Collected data

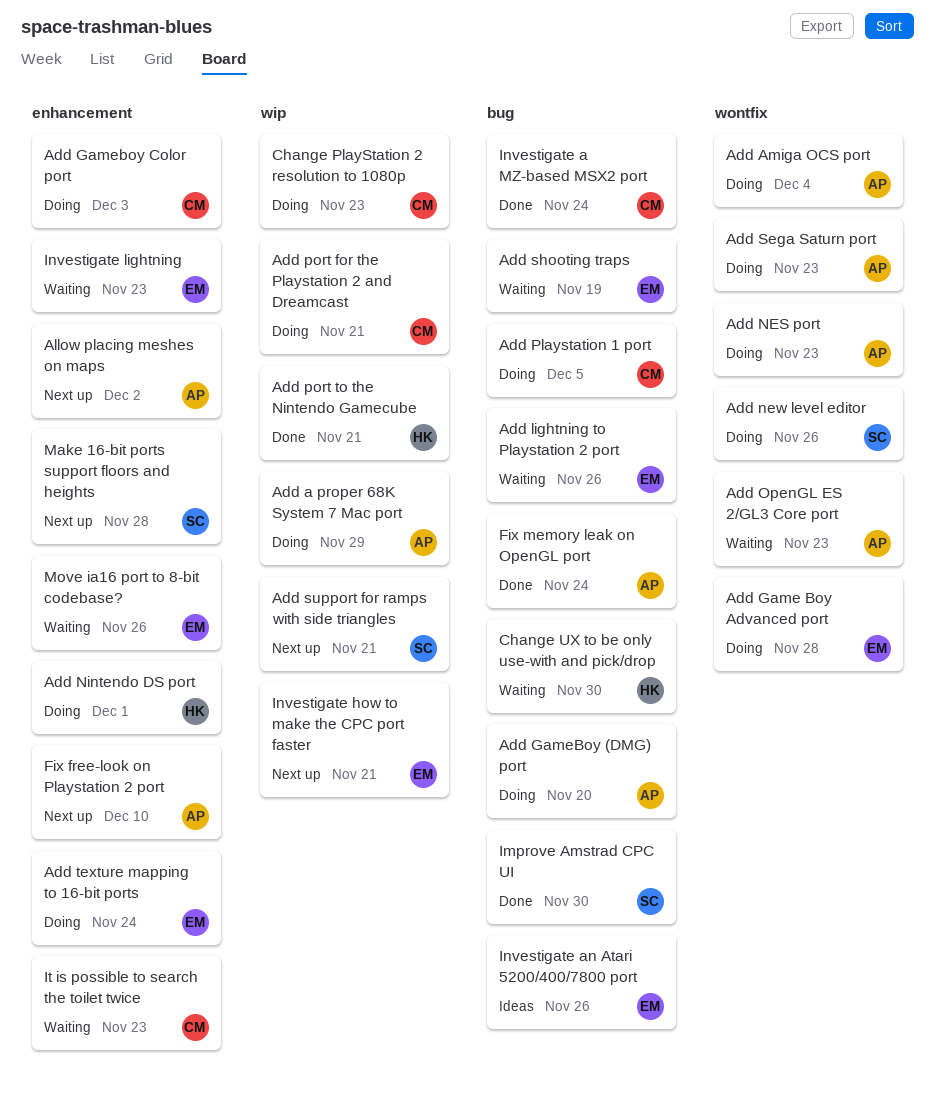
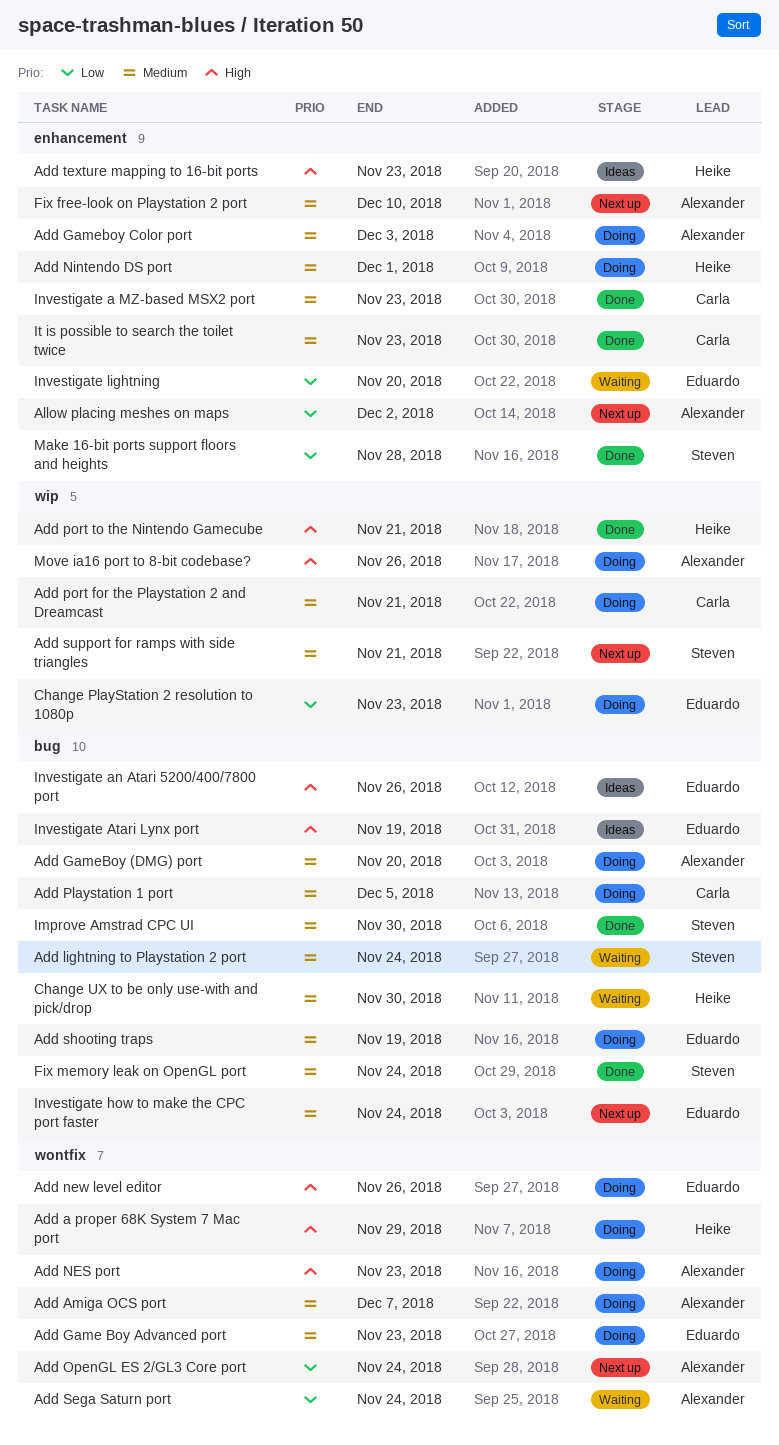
Add a proper 68K System 7 Mac port, owner: Alexander -> Heike
Add a proper 68K System 7 Mac port, label: wip -> wontfix
Add Amiga OCS port, due: Dec 4 -> Dec 7
Add Game Boy Advanced port, due: Nov 28 -> Nov 23
Add Gameboy Color port, owner: Carla -> Alexander
Add lightning to Playstation 2 port, owner: Eduardo -> Steven
Add lightning to Playstation 2 port, due: Nov 26 -> Nov 24
Add new level editor, owner: Steven -> Eduardo
Add OpenGL ES 2/GL3 Core port, status: Waiting -> Next up
Add OpenGL ES 2/GL3 Core port, due: Nov 23 -> Nov 24
Add Sega Saturn port, status: Doing -> Waiting
Add Sega Saturn port, due: Nov 23 -> Nov 24
Add shooting traps, status: Waiting -> Doing
Add texture mapping to 16-bit ports, status: Doing -> Ideas
Add texture mapping to 16-bit ports, owner: Eduardo -> Heike
Add texture mapping to 16-bit ports, due: Nov 24 -> Nov 23
Change PlayStation 2 resolution to 1080p, owner: Carla -> Eduardo
Fix memory leak on OpenGL port, owner: Alexander -> Steven
Investigate a MZ-based MSX2 port, label: bug -> enhancement
Investigate a MZ-based MSX2 port, due: Nov 24 -> Nov 23
Investigate Atari Lynx port: none -> present
Investigate how to make the CPC port faster, label: wip -> bug
Investigate how to make the CPC port faster, due: Nov 21 -> Nov 24
Investigate lightning, due: Nov 23 -> Nov 20
It is possible to search the toilet twice, status: Waiting -> Done
Make 16-bit ports support floors and heights, status: Next up -> Done
Move ia16 port to 8-bit codebase?, status: Waiting -> Doing
Move ia16 port to 8-bit codebase?, owner: Eduardo -> Alexander
Move ia16 port to 8-bit codebase?, label: enhancement -> wip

_REQUEST:_ Transcribe the records above exactly, but only from the line that contains "Investigate Atari Lynx port: none -> present" through their final line, inclusive.

_RESULT BELOW:_
Investigate Atari Lynx port: none -> present
Investigate how to make the CPC port faster, label: wip -> bug
Investigate how to make the CPC port faster, due: Nov 21 -> Nov 24
Investigate lightning, due: Nov 23 -> Nov 20
It is possible to search the toilet twice, status: Waiting -> Done
Make 16-bit ports support floors and heights, status: Next up -> Done
Move ia16 port to 8-bit codebase?, status: Waiting -> Doing
Move ia16 port to 8-bit codebase?, owner: Eduardo -> Alexander
Move ia16 port to 8-bit codebase?, label: enhancement -> wip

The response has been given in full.